**INPUT FOR THIS TASK**
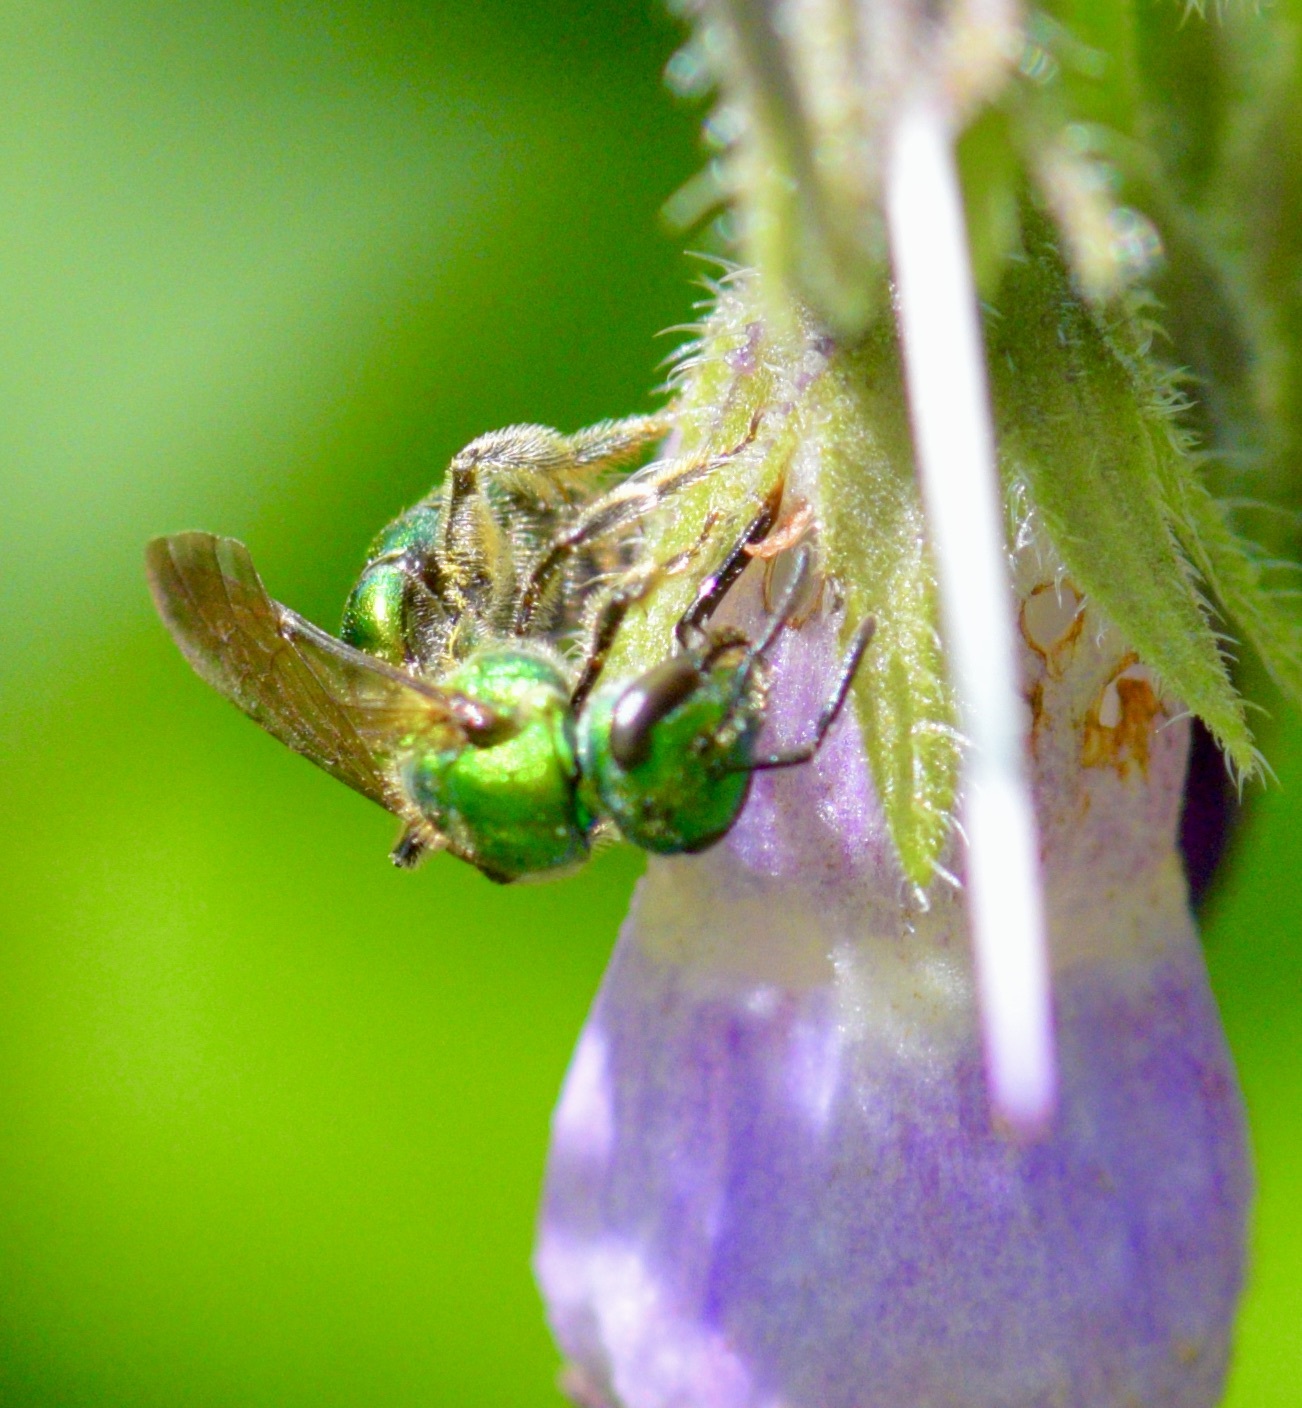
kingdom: Animalia
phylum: Arthropoda
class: Insecta
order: Hymenoptera
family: Halictidae
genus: Augochlora
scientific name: Augochlora pura
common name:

**WHAT YOU NEED TO DO**
Please give these lines as a JSON list of strings, one string per line, with blank lines omitted. Leave the pictures out of the answer.

**RESPONSE FOR THIS EXERCISE**
[
  "kingdom: Animalia",
  "phylum: Arthropoda",
  "class: Insecta",
  "order: Hymenoptera",
  "family: Halictidae",
  "genus: Augochlora",
  "scientific name: Augochlora pura",
  "common name:"
]